[Data segment Boundary: Start]
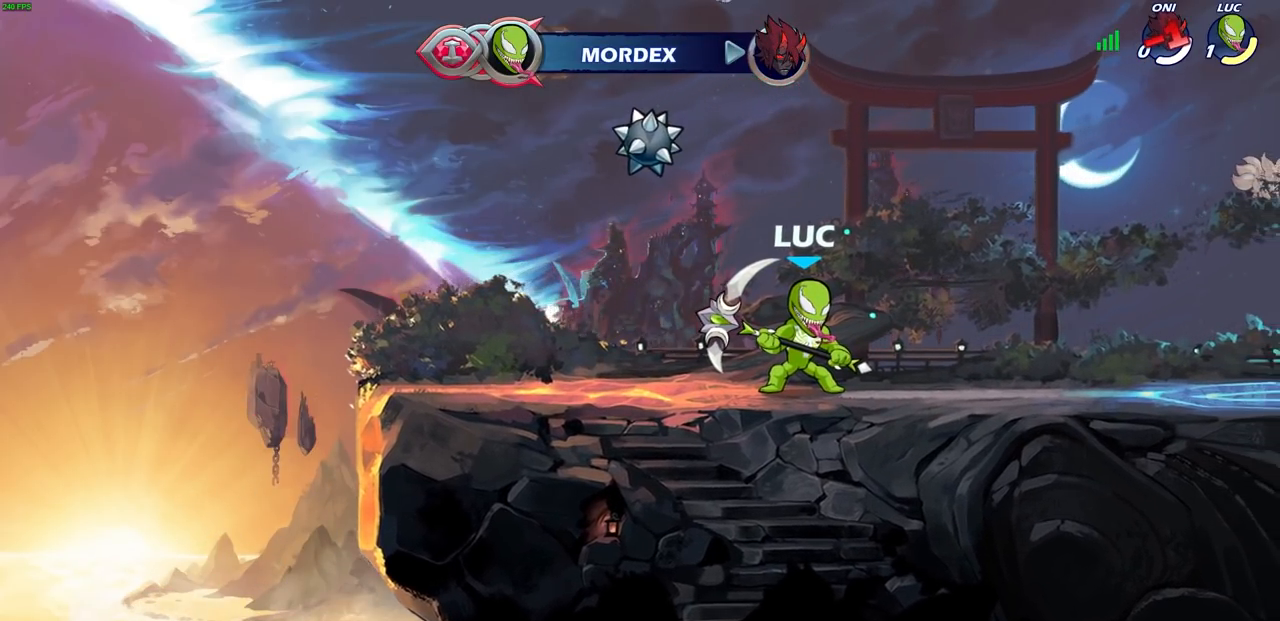
{"buttons": [], "left_stick": "center", "right_stick": "center", "events": []}
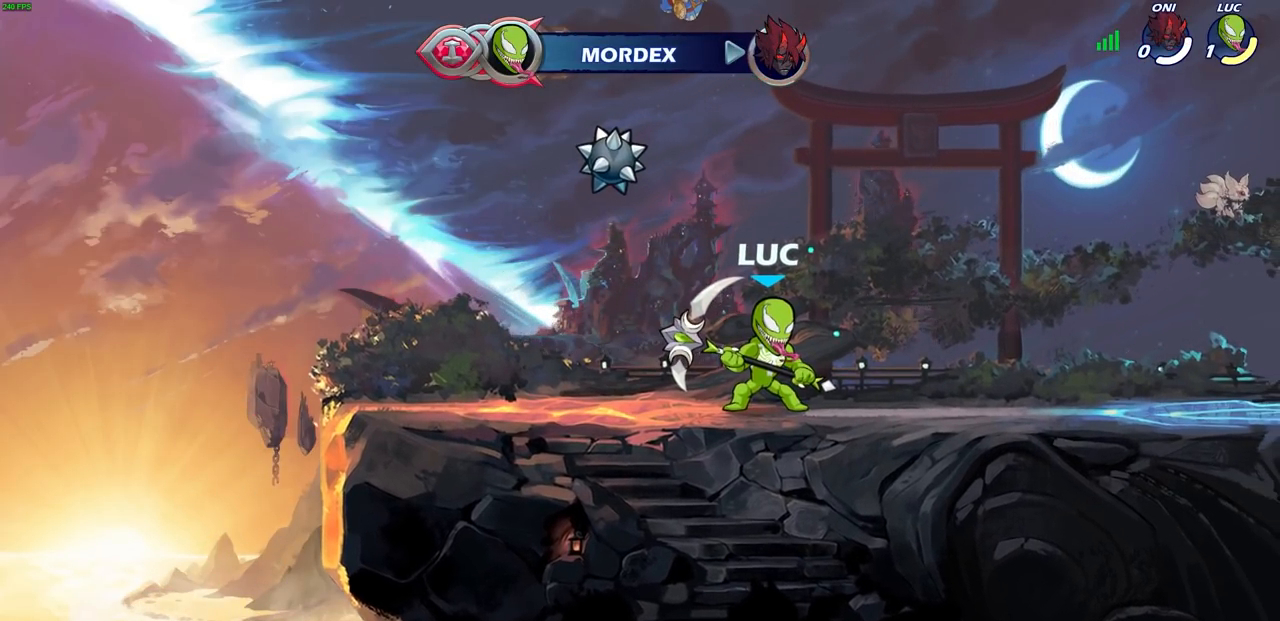
{"buttons": [], "left_stick": "center", "right_stick": "center", "events": []}
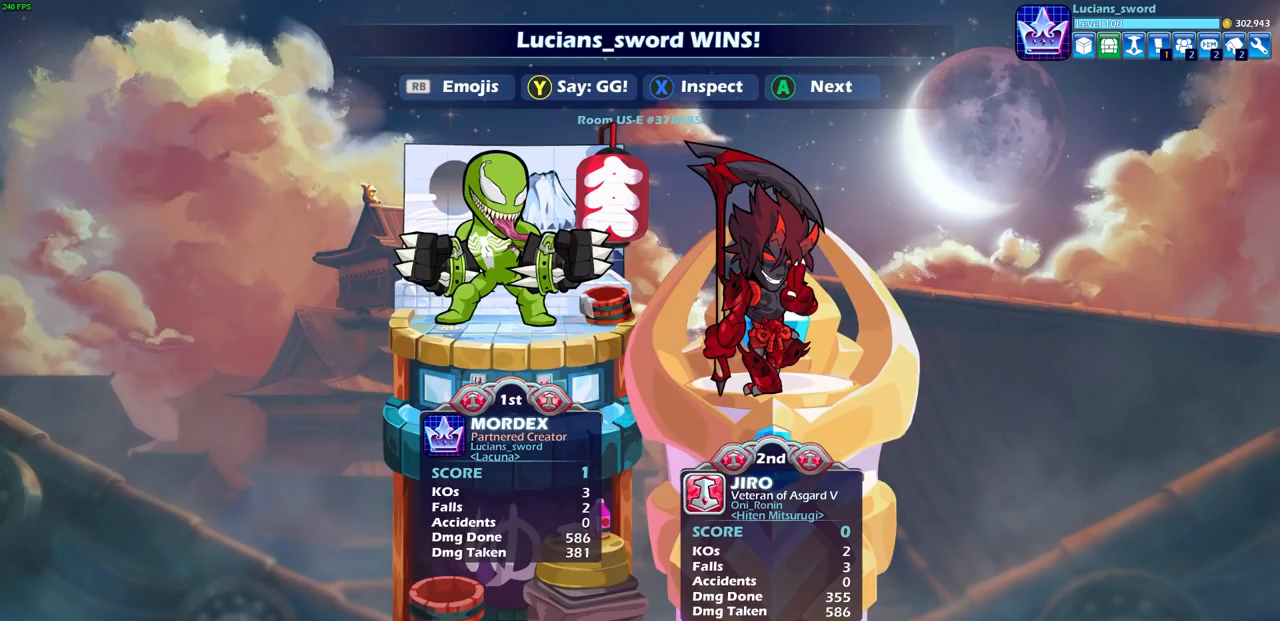
{"buttons": [], "left_stick": "center", "right_stick": "center", "events": []}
[Data segment Boundary: End]
Work item –
Dropping every picture, restate the material word for word.

Answer area –
{"buttons": [], "left_stick": "center", "right_stick": "center", "events": []}
{"buttons": [], "left_stick": "center", "right_stick": "center", "events": []}
{"buttons": [], "left_stick": "center", "right_stick": "center", "events": []}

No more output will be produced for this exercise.